Something just doesn’t seem right. It appears the Department of Justice has launched a probe of the nation’s largest credit ratings firm, Standard & Poor’s. As I told Martha MacCallum on Fox News, the timing of this development certainly raises a few questions.
Just two weeks ago, S&P expressed the ultimate concern about our economy by cutting the U.S. credit rating from a perfect AAA to AA+. First time that’s happened in the nation’s history. At the same time, two other ratings agencies, Fitch and Moody’s, expressed concern as well about the country’s economic problems, but did not issue a downgrade.
Now, there are detailed reports by news organizations that the Justice Department is probing S&P. The DOJ won’t comment, of course. But the only credit ratings agency in the government’s legal crosshairs right now appears to be S&P.
Why now? Why not in 2008? That’s when the mortgage crisis really began and fueled what many believe created what we have today – an economic house-of-cards that is on the verge of collapse.

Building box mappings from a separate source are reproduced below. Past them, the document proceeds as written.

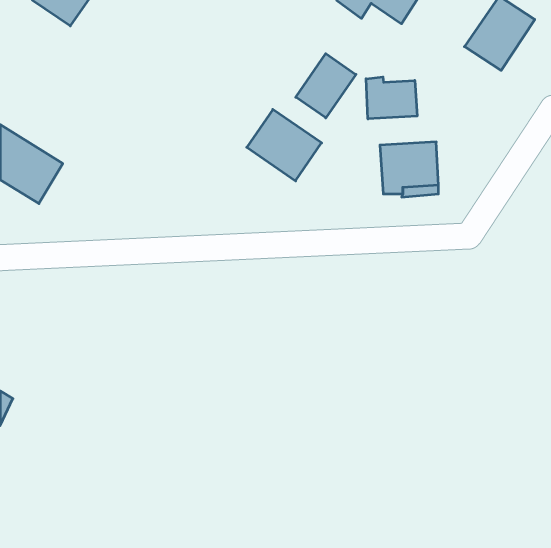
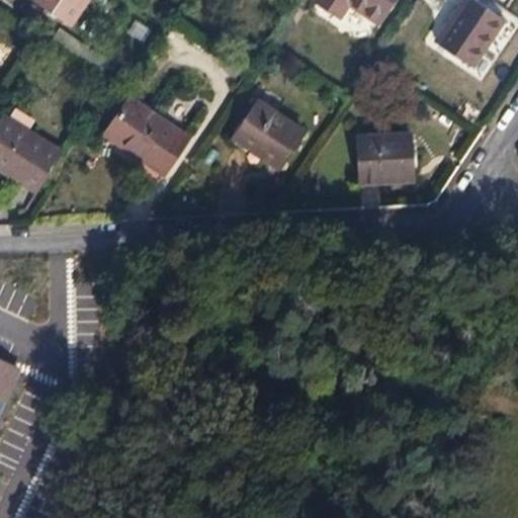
building: [296,54,356,118] -> none
building: [366,77,417,119] -> none
building: none -> [105,99,187,173]

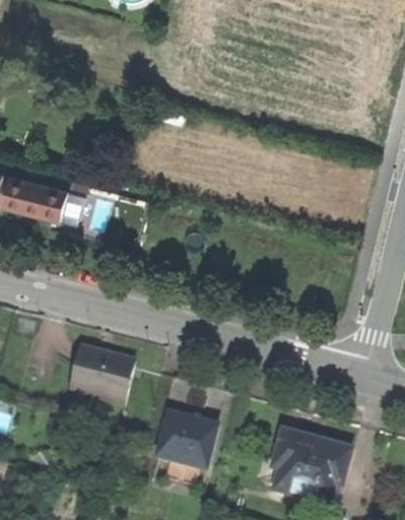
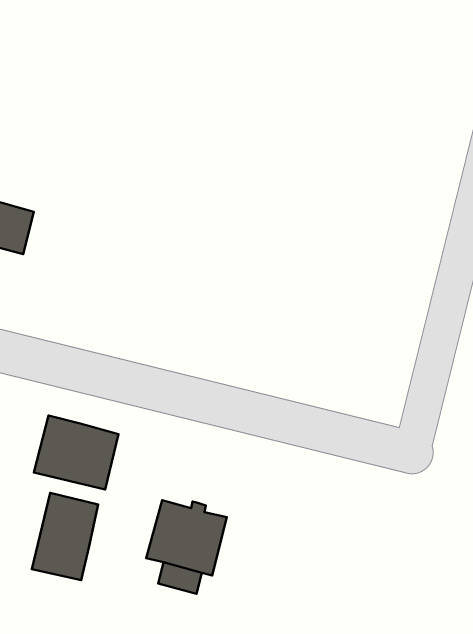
building: none -> [32,493,98,580]
building: [272,429,348,501] -> none

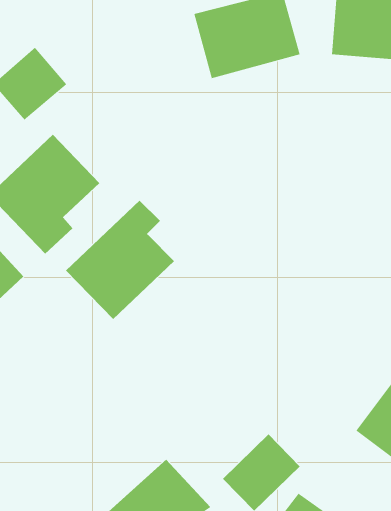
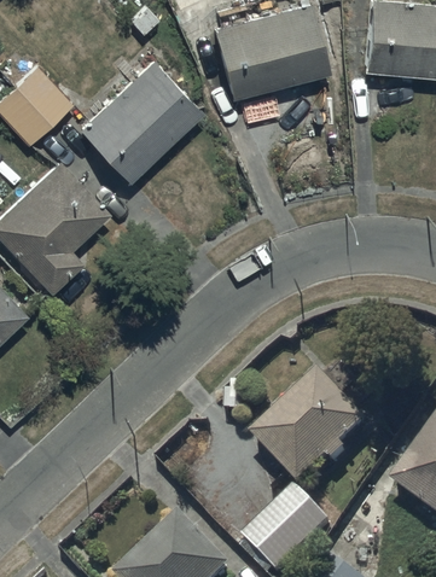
building: none -> [81,62,205,183]
building: [65,200,175,320] -> none
building: none -> [255,375,371,491]

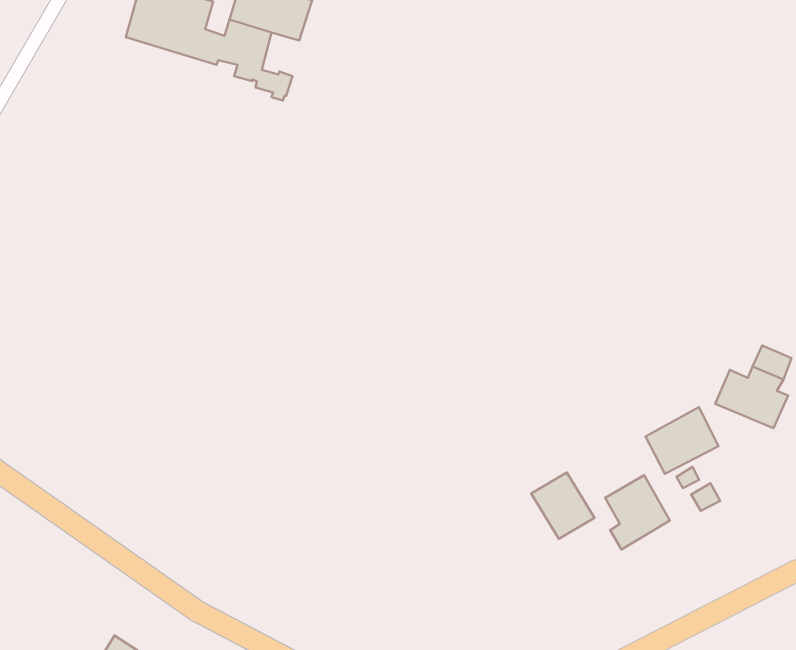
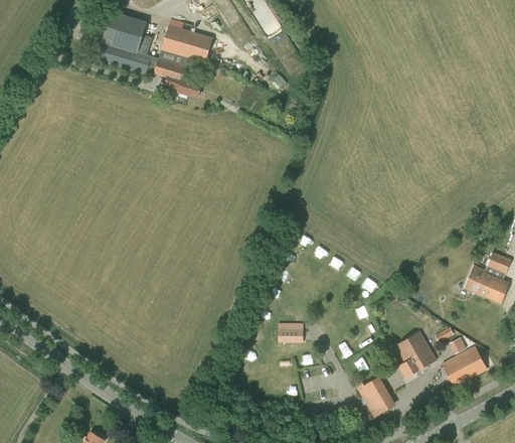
building: [646,407,718,474] -> [442,345,487,387]
building: none -> [279,322,303,342]
building: [531,472,594,539] -> [357,376,396,417]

As a former tax attorney who once worked for the Treasury Department, I certainly understand the argument advanced by many that all of the ratings agencies should have been under scrutiny three years ago when this mortgage mess began to unfold.

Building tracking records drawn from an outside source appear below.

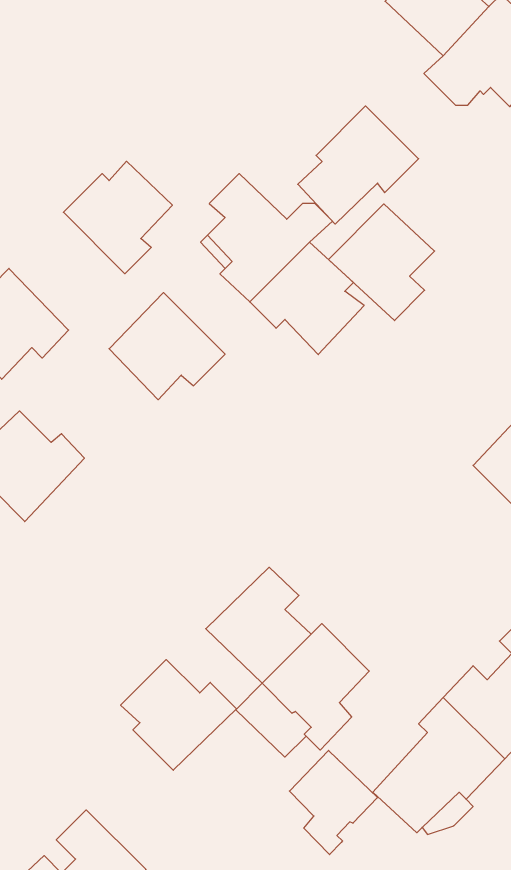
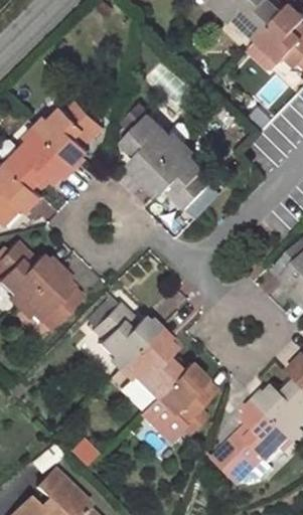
building: [298,106,419,224] -> none
building: [329,204,435,321] -> none
building: [109,293,225,400] -> [8,127,74,188]
building: none -> [17,268,80,329]
building: [121,660,237,770] -> [91,302,157,365]
building: [289,750,378,855] -> none

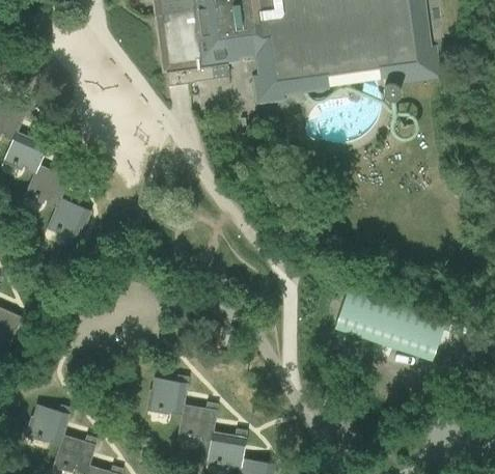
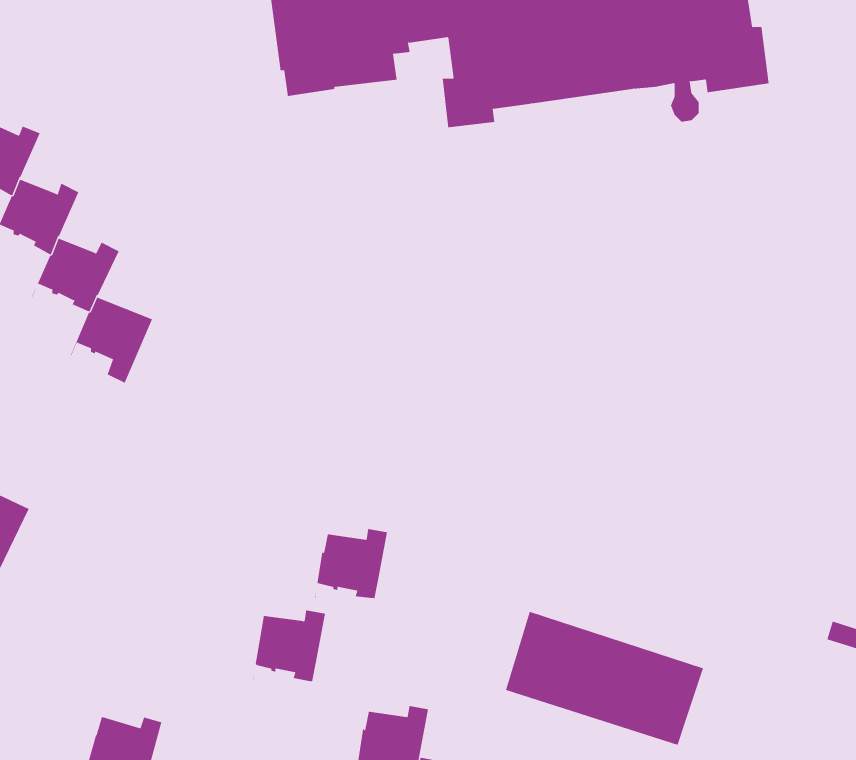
building: [334,285,446,361] -> [505,611,704,745]
building: [176,402,218,443] -> [314,528,388,600]
building: [26,406,72,446] -> none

Granted, we don’t know what’s taking place behind the scenes, and with the DOJ not talking, we’re left with just appearances. But, I’m not sure I like what I see. The timing of all of this seems suspect to me.
Do we have a politically-motivated Department of Justice that’s retaliating for S&P’s decision to downgrade the U.S. credit rating? Or, do we have a responsible Justice Department that’s just doing its job, maybe a little late, but acting without retribution?